■ **WHAT IS BEING ASKED**
In the forum thread on slow-feeding dog toys below, reproduce the passage that begins at the words "Wow, that one's" and ends after the words "CDN at a show.".

======== PROVIDED TEXT

I wish it weren't hard plastic, but it's a great toy in that it takes a lot longer than the tricky treats. Libby has only used it twice now, but it takes significantly longer than the Tricky Treats.


----------



## GottaLuvMutts (Jun 1, 2009)

Squeeker said:


> the Dog Pyramid


Wow, that one's pricey! I think I've seen something similar at Petco, but not too sure.

When you say that Libby has gotten good with the Tricky Treats one, how long are we talking and for what amount of kibble? With Kit I'm shooting for ten minutes or longer for a cup of kibble (her full meal), but would settle for 5 minutes. Right now we're under a minute with a brake-fast bowl and that scares me - especially the giant burp that comes afterwards!


----------



## Squeeker (Dec 15, 2007)

10 minutes with the ball.

I got the pyramid for $25 CDN at a show.


----------



## GottaLuvMutts (Jun 1, 2009)

================
======== DATA SUPPLIED

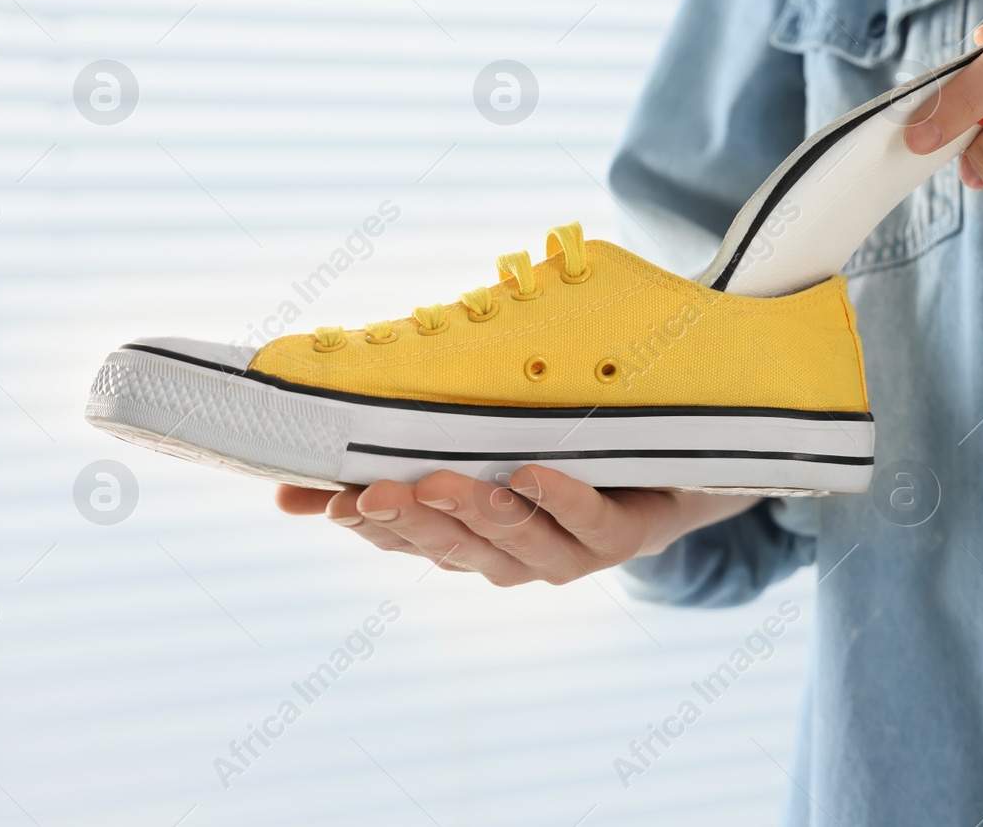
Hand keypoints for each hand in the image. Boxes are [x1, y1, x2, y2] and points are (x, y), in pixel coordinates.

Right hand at [276, 466, 758, 586]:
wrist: (677, 469)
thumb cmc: (566, 446)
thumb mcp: (489, 433)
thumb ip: (424, 428)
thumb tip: (322, 425)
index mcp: (472, 538)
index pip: (402, 535)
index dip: (355, 519)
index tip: (305, 497)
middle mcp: (514, 557)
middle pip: (452, 546)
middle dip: (407, 521)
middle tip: (364, 494)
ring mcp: (570, 552)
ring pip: (515, 542)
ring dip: (475, 514)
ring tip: (437, 483)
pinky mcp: (624, 535)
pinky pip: (589, 522)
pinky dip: (560, 500)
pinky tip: (531, 475)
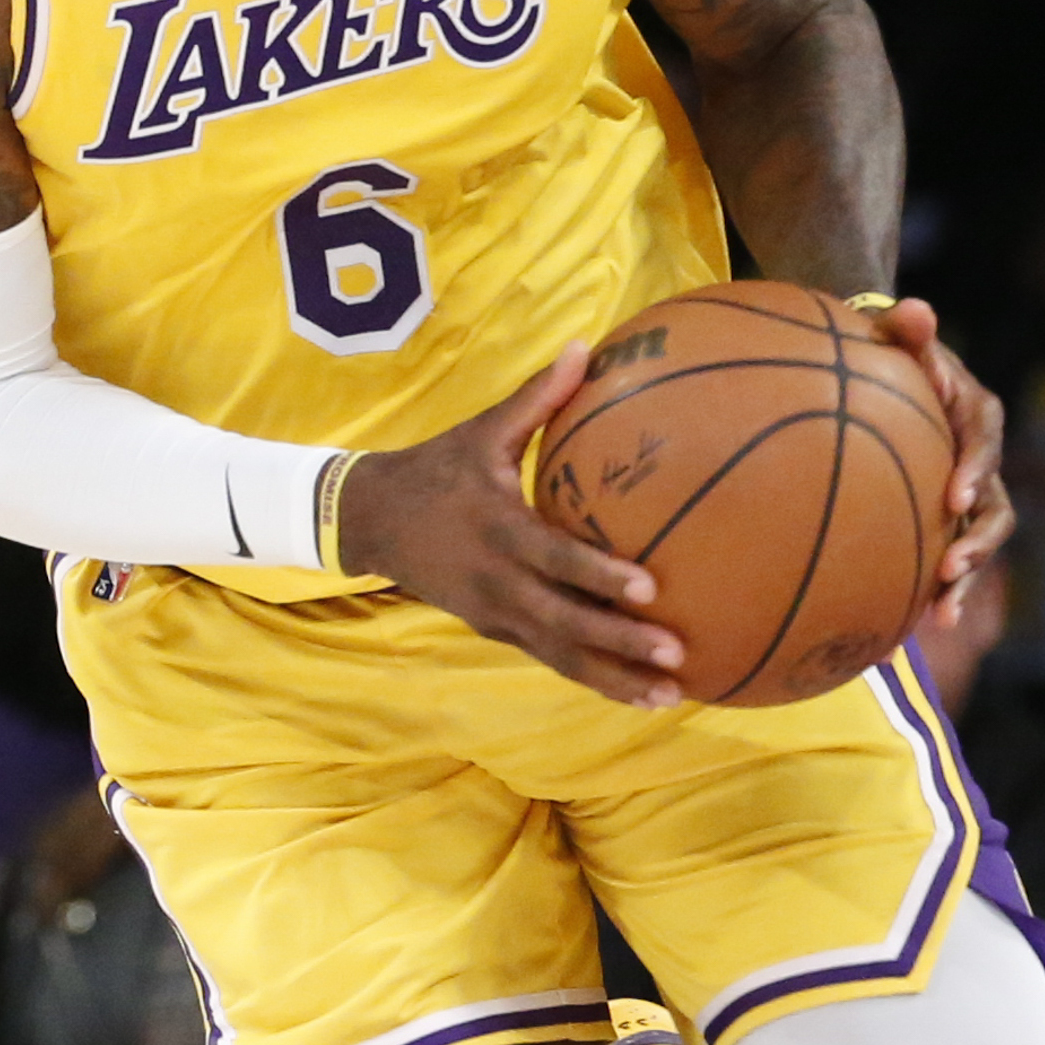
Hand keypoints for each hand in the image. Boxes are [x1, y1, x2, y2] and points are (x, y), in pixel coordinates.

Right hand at [337, 346, 688, 707]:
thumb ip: (536, 397)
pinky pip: (549, 657)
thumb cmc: (436, 469)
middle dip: (620, 645)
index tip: (649, 588)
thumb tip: (586, 346)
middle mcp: (498, 582)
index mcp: (498, 530)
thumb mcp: (481, 431)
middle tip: (676, 656)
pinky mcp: (494, 631)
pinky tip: (637, 692)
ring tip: (668, 698)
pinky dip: (592, 678)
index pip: (555, 559)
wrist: (368, 520)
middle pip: (564, 624)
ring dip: (613, 679)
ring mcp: (494, 614)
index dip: (599, 577)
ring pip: (559, 655)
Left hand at [866, 298, 1013, 624]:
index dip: (977, 468)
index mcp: (977, 414)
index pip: (985, 440)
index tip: (956, 494)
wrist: (881, 374)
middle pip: (996, 507)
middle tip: (952, 566)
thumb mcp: (894, 333)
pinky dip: (935, 589)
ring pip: (977, 542)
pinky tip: (908, 626)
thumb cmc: (887, 351)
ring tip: (942, 613)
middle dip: (978, 541)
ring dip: (965, 578)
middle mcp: (981, 459)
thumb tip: (916, 308)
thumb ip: (906, 328)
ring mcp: (967, 494)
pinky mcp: (946, 520)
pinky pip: (947, 558)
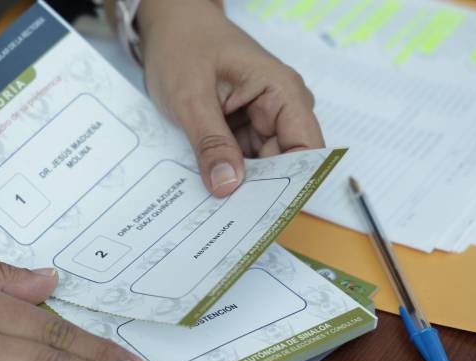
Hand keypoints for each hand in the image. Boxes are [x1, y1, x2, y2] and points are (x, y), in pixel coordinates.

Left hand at [137, 0, 324, 196]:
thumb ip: (210, 142)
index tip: (267, 215)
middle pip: (284, 164)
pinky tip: (211, 189)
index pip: (307, 149)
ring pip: (262, 167)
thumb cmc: (182, 45)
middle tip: (232, 222)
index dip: (293, 185)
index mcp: (282, 92)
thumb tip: (228, 186)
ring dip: (241, 185)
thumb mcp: (190, 97)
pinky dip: (227, 173)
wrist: (169, 23)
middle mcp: (280, 107)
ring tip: (217, 210)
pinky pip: (242, 159)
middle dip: (261, 191)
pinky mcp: (242, 127)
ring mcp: (261, 119)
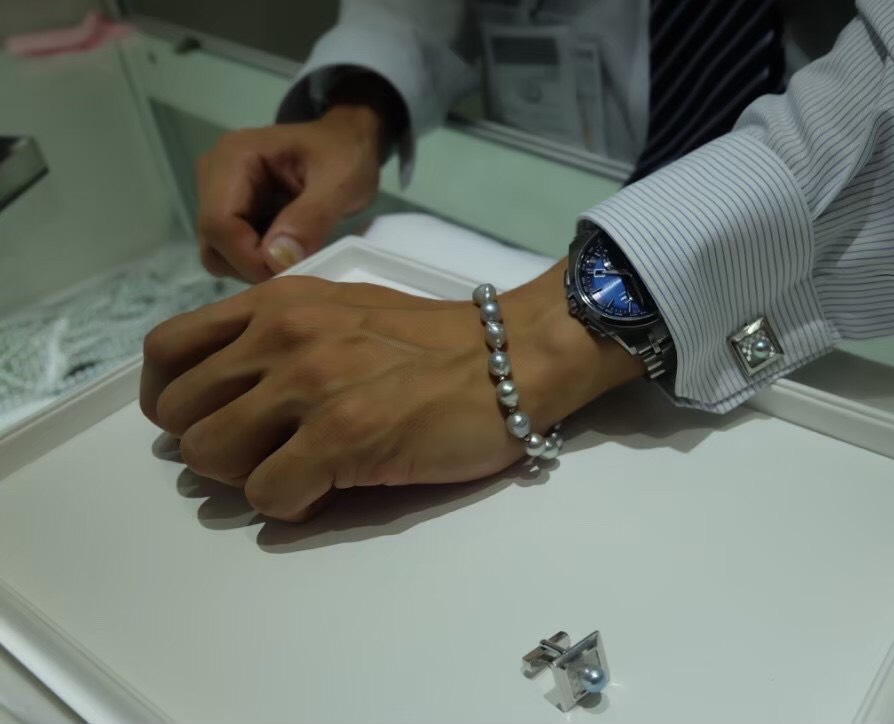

================

■ **RESPONSE AREA**
Wow, that one's pricey! I think I've seen something similar at Petco, but not too sure.

When you say that Libby has gotten good with the Tricky Treats one, how long are we talking and for what amount of kibble? With Kit I'm shooting for ten minutes or longer for a cup of kibble (her full meal), but would settle for 5 minutes. Right now we're under a minute with a brake-fast bowl and that scares me - especially the giant burp that comes afterwards!


----------



## Squeeker (Dec 15, 2007)

10 minutes with the ball.

I got the pyramid for $25 CDN at a show.